Frankenstein, Guillermo del Toro

★★★1/2☆ | Fun but dragged on

Tonally compatible with Poor Things, this 2025 version of Frankenstein—like the rest of del Toro's filmography—carries a lot of care and heart. But, for a story that is more than 200 years old, it is hard to innovate. Subtext was sacrificed for the film, making the 149-minute runtime a bit hard to swallow. But at the end of the day, if del Toro isn’t making movies like this, who will? I will keep watching them if he keeps making them. 


My Father and Qaddafi, Jihan K

★★★1/2☆ | A vital story, lost in its own telling

My Father and Qaddafi is a film about the filmmaker's journey to understand her father's life and disappearance. Filled with footage and moments of genuine impact, Jihan has undeniably done her research on the overwhelming changes in Libya. Unfortunately, the exposition of history dilutes her own personal connection to a personal story. Be that as it may, Jihan showed an impressive ability to comb through and build a cohesive narrative that is larger than anything her younger self could have imagined. My Father and Qaddafi is a milestone film about modern Arab history, and despite its flaws, it remains a film worth watching.


À pied d’œuvre, Valérie Donzelli

★★☆☆☆ | French filmmaker suffering from French writer syndrome

Full disclosure: I fell asleep for parts of the film. After three films in a row, the oversung message about what it means to be a” true artist” in Paris just isn’t the theme that can keep my engagement. The film is a character study of a photographer turned writer Paul, who gives up everything in his life to pursue his dream. The plot unfolds as usual: lack of income leads to poverty, which leads to a degraded mental state, which leads to isolation from family and frequent “crash-outs.” The path to recovery is equally straightforward. Living with the working class teaches the failing artist the importance of everyday life, the value of the small things, and the beauty in grime, inspiring him to pump out a winning manuscript with no effort, minus, of course, the excruciating inciting poverty. 

À pied d’œuvre is a cliché done with no attempt to go further. It sulks in the trouble of being a writer, unable or unwilling to move on. 

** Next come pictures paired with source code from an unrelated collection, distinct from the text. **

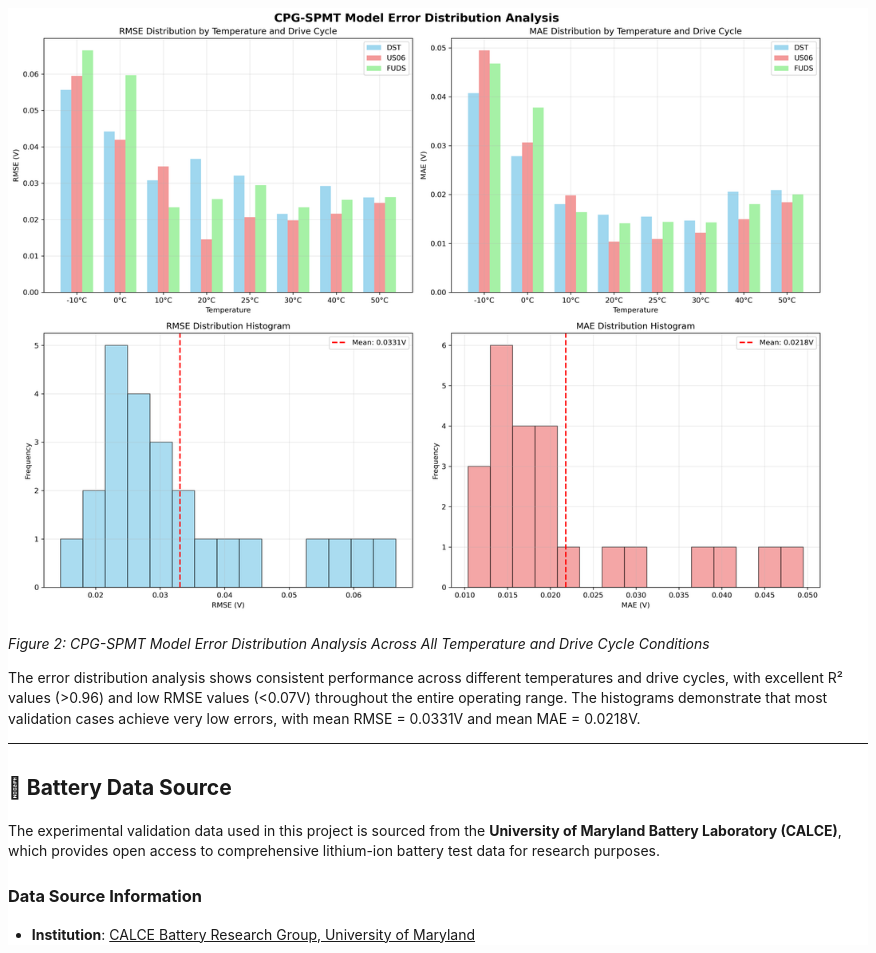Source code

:   <img src="validation_results/error_distribution_analysis.png" width="95%" alt="CPG-SPMT Model Error Distribution Analysis" />
  <p><em>Figure 2: CPG-SPMT Model Error Distribution Analysis Across All Temperature and Drive Cycle Conditions</em></p>
</div>

The error distribution analysis shows consistent performance across different temperatures and drive cycles, with excellent R² values (>0.96) and low RMSE values (<0.07V) throughout the entire operating range. The histograms demonstrate that most validation cases achieve very low errors, with mean RMSE = 0.0331V and mean MAE = 0.0218V.

---

## 🔋 Battery Data Source

The experimental validation data used in this project is sourced from the **University of Maryland Battery Laboratory (CALCE)**, which provides open access to comprehensive lithium-ion battery test data for research purposes.

### Data Source Information
- **Institution**: [CALCE Battery Research Group, University of Maryland](https://calce.umd.edu/battery-data)
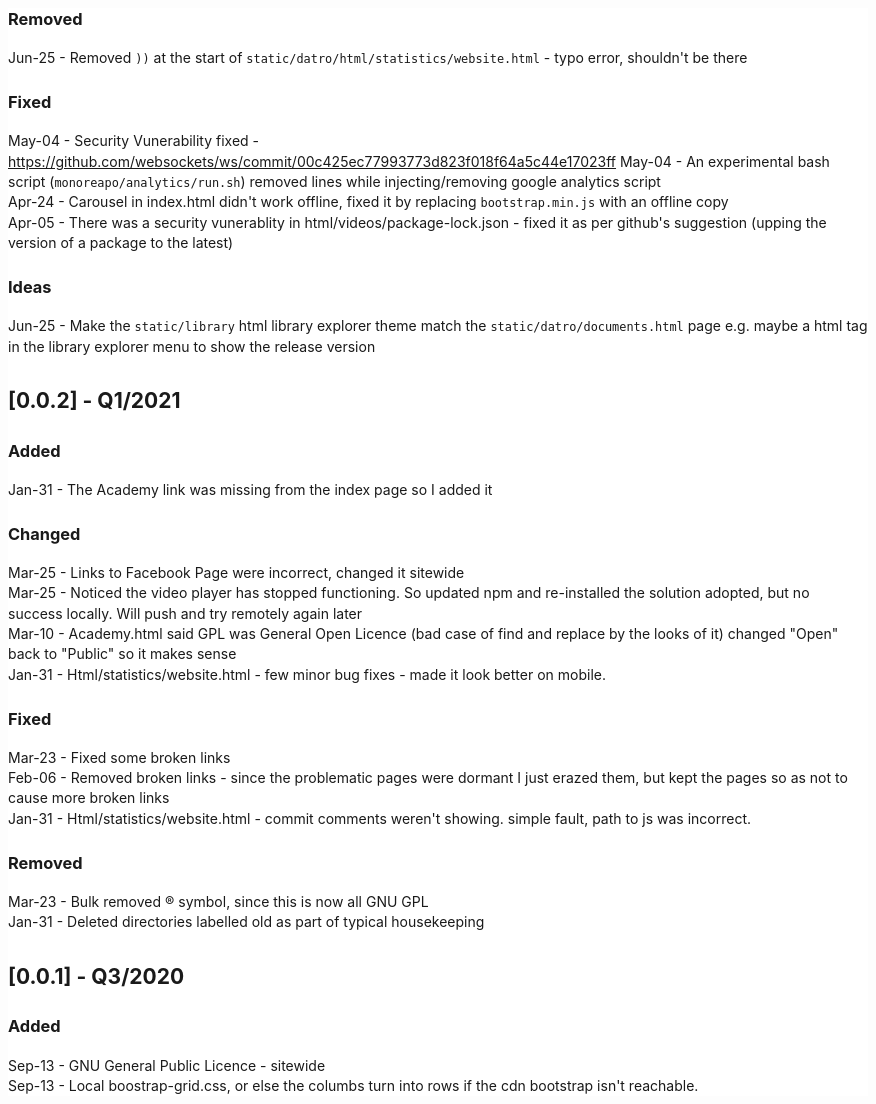 ### Removed
Jun-25 - Removed `))` at the start of `static/datro/html/statistics/website.html` - typo error, shouldn't be there   


### Fixed
May-04 - Security Vunerability fixed - https://github.com/websockets/ws/commit/00c425ec77993773d823f018f64a5c44e17023ff
May-04 - An experimental bash script (`monoreapo/analytics/run.sh`) removed lines while injecting/removing google analytics script  
Apr-24 - Carousel in index.html didn't work offline, fixed it by replacing `bootstrap.min.js` with an offline copy  
Apr-05 - There was a security vunerablity in html/videos/package-lock.json - fixed it as per github's suggestion (upping the version of a package to the latest)  


### Ideas

Jun-25 - Make the `static/library` html library explorer theme match the `static/datro/documents.html` page e.g. maybe a html tag in the library explorer menu to show the release version   

## [0.0.2] - Q1/2021

### Added
Jan-31 - The Academy link was missing from the index page so I added it  

### Changed
Mar-25 - Links to Facebook Page were incorrect, changed it sitewide  
Mar-25 - Noticed the video player has stopped functioning. So updated npm and re-installed the solution adopted, but no success locally. Will push and try remotely again later  
Mar-10 - Academy.html said GPL was General Open Licence (bad case of find and replace by the looks of it) changed "Open" back to "Public" so it makes sense  
Jan-31 - Html/statistics/website.html - few minor bug fixes - made it look better on mobile.   

### Fixed
Mar-23 - Fixed some broken links  
Feb-06 - Removed broken links - since the problematic pages were dormant I just erazed them, but kept the pages so as not to cause more broken links  
Jan-31 - Html/statistics/website.html - commit comments weren't showing. simple fault, path to js was incorrect.   

### Removed
Mar-23 - Bulk removed ® symbol, since this is now all GNU GPL   
Jan-31 - Deleted directories labelled old as part of typical housekeeping   


## [0.0.1] - Q3/2020

### Added
Sep-13 - GNU General Public Licence - sitewide  
Sep-13 - Local boostrap-grid.css, or else the columbs turn into rows if the cdn bootstrap isn't reachable.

Broken English, Jane Pollard, Iain Forsyth

★★★★1/2 | "As Tears Go By"

An inventive and eccentric tribute to the inimitable Marianne Faithfull, singer, actress, and 60s cultural icon, Broken English unfolds within the surreal confines of the “Ministry of Not Forgetting.” Staffed by Tilda Swinton, George MacKay, and a chorus of sharp and creative women writers, singers, and artists, the Ministry serves as both stage and commentary box, where Faithfull’s life is discussed, dramatized, and deconstructed. Directors Pollard and Forsyth even bring Marianne herself into the studio, her reflections intercut with archival footage that bridges the distance between past and present.

A subject like Faithfull demands a film rich in cultural resonance, and Broken English rises to the challenge. Its narrative conceit can, at times, feel overly elaborate, but the emotional core remains clear. The austere beauty of the Ministry’s brutalist setting radiates unexpected warmth, mirroring the film’s blend of irony and affection. As the film recounts Marianne’s mistakes, successes, unapologetic candour, and scars left from a deeply misogynistic culture, I couldn’t help but feel emotional about a life well-lived. She passed away in January this year, but her legacy will live on. 



Ray Wu is the co-Editor-in-Chief of Double Exposure. Three words to describe him are Talkative, During, Movies. He believes that either George Clooney or Tony Leung should play him in a biopic.